Research Atwood, Plath and Dickinson and figure out which poet you are most like. Your similarities could be based on personality traits, like-minded issues you care about, or on themes that arise in one poet’s work that really speak to you. Blog about what you feel is common between you and the poet you have chosen:
Well, to briefly describe what I researched and analyzed about each figures, all three poets write poems in women's perspective. Even though authors do not directly assert that their speakers in their poems are women, as a reader's perspective, I hear from a woman's voice and can tell by use of diction and phrases they embed in their poem. Most of Margaret Atwood's poems have some kind of relation with feminist idea. Other two American poets rather write about death and destitution mostly in woman's perspective.

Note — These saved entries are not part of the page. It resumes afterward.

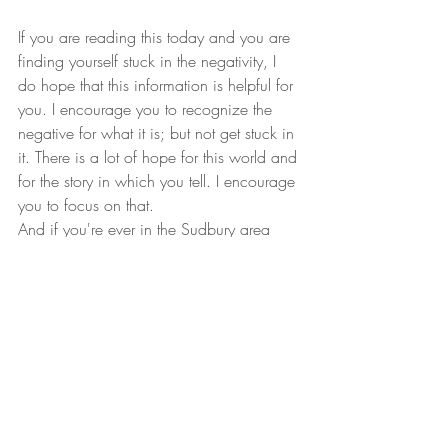
If you are reading this today and you are 
finding yourself stuck in the negativity, I 
do hope that this information is helpful for 
you. I encourage you to recognize the 
negative for what it is; but not get stuck in 
it. There is a lot of hope for this world and 
for the story in which you tell. I encourage 
you to focus on that.
And if you're ever in the Sudbury area 
and looking to speak with a therapist or 
counsellor, please do not hesitate reach 
out. I'm only a phone call or email away.
Until Next Time,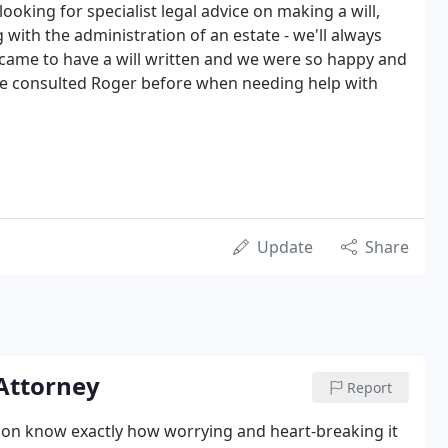
 looking for specialist legal advice on making a will,
g with the administration of an estate - we'll always
came to have a will written and we were so happy and
ave consulted Roger before when needing help with
Update
Share
 Attorney
Report
nson know exactly how worrying and heart-breaking it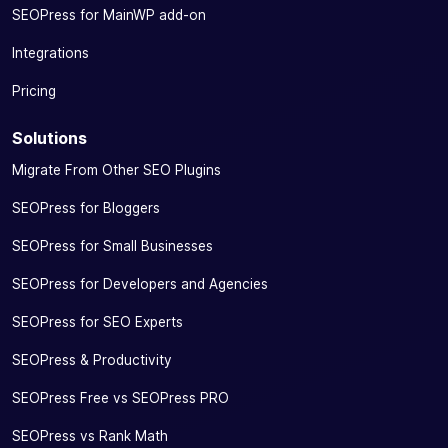
SEOPress for MainWP add-on
Integrations
Pricing
Solutions
Migrate From Other SEO Plugins
SEOPress for Bloggers
SEOPress for Small Businesses
SEOPress for Developers and Agencies
SEOPress for SEO Experts
SEOPress & Productivity
SEOPress Free vs SEOPress PRO
SEOPress vs Rank Math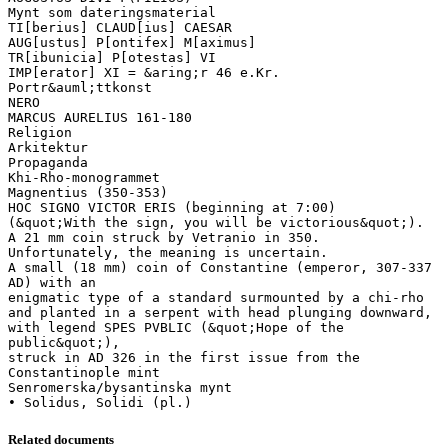
Mynt som dateringsmaterial
TI[berius] CLAUD[ius] CAESAR
AUG[ustus] P[ontifex] M[aximus]
TR[ibunicia] P[otestas] VI
IMP[erator] XI = &aring;r 46 e.Kr.
Portr&auml;ttkonst
NERO
MARCUS AURELIUS 161-180
Religion
Arkitektur
Propaganda
Khi-Rho-monogrammet
Magnentius (350-353)
HOC SIGNO VICTOR ERIS (beginning at 7:00)
(&quot;With the sign, you will be victorious&quot;).
A 21 mm coin struck by Vetranio in 350.
Unfortunately, the meaning is uncertain.
A small (18 mm) coin of Constantine (emperor, 307-337
AD) with an
enigmatic type of a standard surmounted by a chi-rho
and planted in a serpent with head plunging downward,
with legend SPES PVBLIC (&quot;Hope of the
public&quot;),
struck in AD 326 in the first issue from the
Constantinople mint
Senromerska/bysantinska mynt
Related documents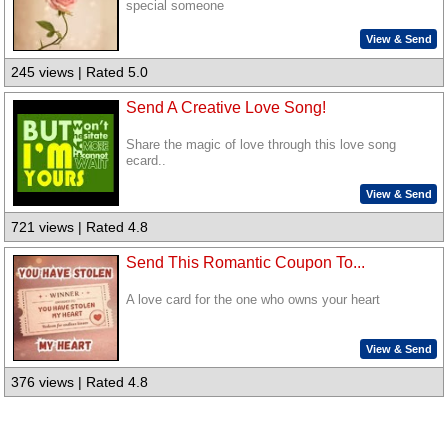
special someone
View & Send
245 views | Rated 5.0
Send A Creative Love Song!
Share the magic of love through this love song
ecard..
View & Send
721 views | Rated 4.8
Send This Romantic Coupon To...
A love card for the one who owns your heart
View & Send
376 views | Rated 4.8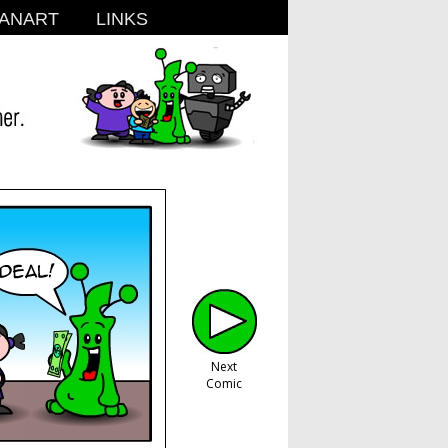
ANART
LINKS
Next
Comic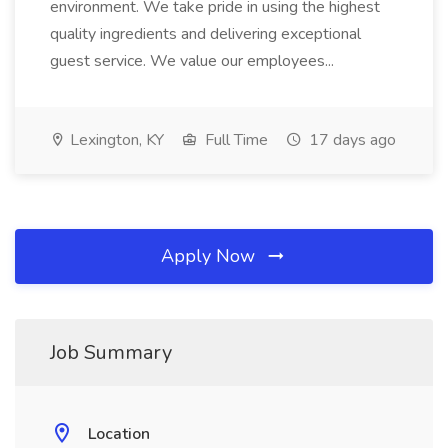
environment. We take pride in using the highest
quality ingredients and delivering exceptional
guest service. We value our employees...
Lexington, KY
Full Time
17 days ago
Apply Now
Job Summary
Location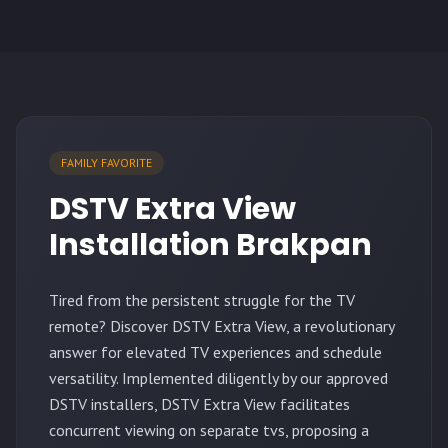
FAMILY FAVORITE
DSTV Extra View
Installation Brakpan
Tired from the persistent struggle for the TV
remote? Discover DSTV Extra View, a revolutionary
answer for elevated TV experiences and schedule
versatility. Implemented diligently by our approved
DSTV installers, DSTV Extra View facilitates
concurrent viewing on separate tvs, proposing a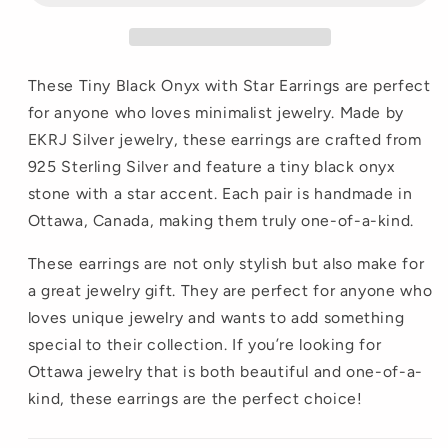
These Tiny Black Onyx with Star Earrings are perfect
for anyone who loves minimalist jewelry. Made by
EKRJ Silver jewelry, these earrings are crafted from
925 Sterling Silver and feature a tiny black onyx
stone with a star accent. Each pair is handmade in
Ottawa, Canada, making them truly one-of-a-kind.
These earrings are not only stylish but also make for
a great jewelry gift. They are perfect for anyone who
loves unique jewelry and wants to add something
special to their collection. If you’re looking for
Ottawa jewelry that is both beautiful and one-of-a-
kind, these earrings are the perfect choice!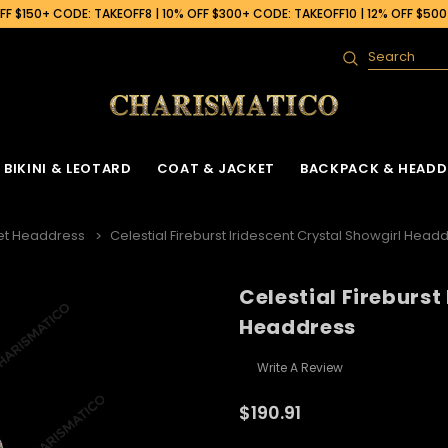
F $150+ CODE: TAKEOFF8 | 10% OFF $300+ CODE: TAKEOFF10 | 12% OFF $50
Search
BIKINI & LEOTARD
COAT & JACKET
BACKPACK & HEADD
et Headdress
Celestial Fireburst Iridescent Crystal Showgirl Head
Celestial Fireburst
Headdress
Write A Review
$190.91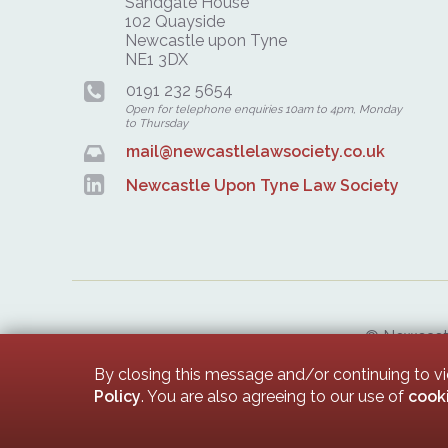
Sandgate House
102 Quayside
Newcastle upon Tyne
NE1 3DX
0191 232 5654
Open for telephone enquiries 10am to 4pm, Monday
to Thursday
mail@newcastlelawsociety.co.uk
Newcastle Upon Tyne Law Society
© Newcastle
Newcastle 
By closing this message and/or continuing to v
Policy
. You are also agreeing to our use of
cook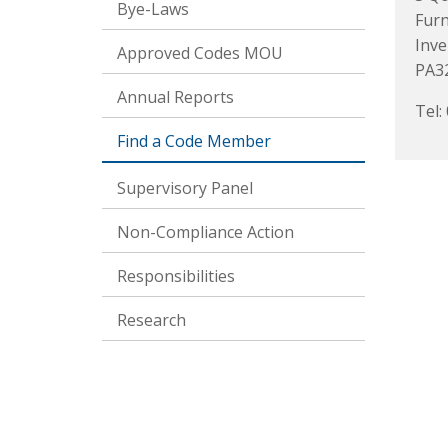
Bye-Laws
Fur
Inve
Approved Codes MOU
PA3
Annual Reports
Tel:
Find a Code Member
Supervisory Panel
Non-Compliance Action
Responsibilities
Research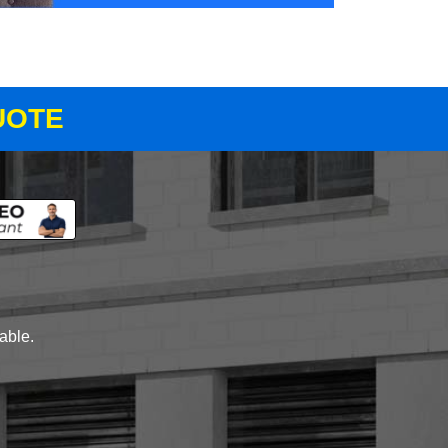
UOTE
lable.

Hence, as of male perspective, it is hard to find similarities based on like-minded issues that the poets write about. I neither believe in any feminist ideas nor have any tragic incidents that motivate me to write about. Even though I have hardships that I am barely trudging through, compared to Emily Dickinson or Plath's hardships, they seem nothing. However, I have one similarity with Emily Dickinson's depiction of 'death'. Dickinson's poems like "Because I could not Stop for Death," "I Heard a Fly Buzz When I Died," and "I Felt a Funeral in My Brain," draw the theme of death as inevitable stage of life and a fresh start of eternal life. She portrays 'death' in a dead person's voice in all three poems and indirectly or directly talks about life after death. The similarity I have in common with her idea is that I, too, believe in life after death. Although I am not really a strict believer in Christianity, I believe in the Holy Spirit and Jesus who will guide me to the heaven when I die. Since Dickinson was a Christian, she would have believed in the same thing.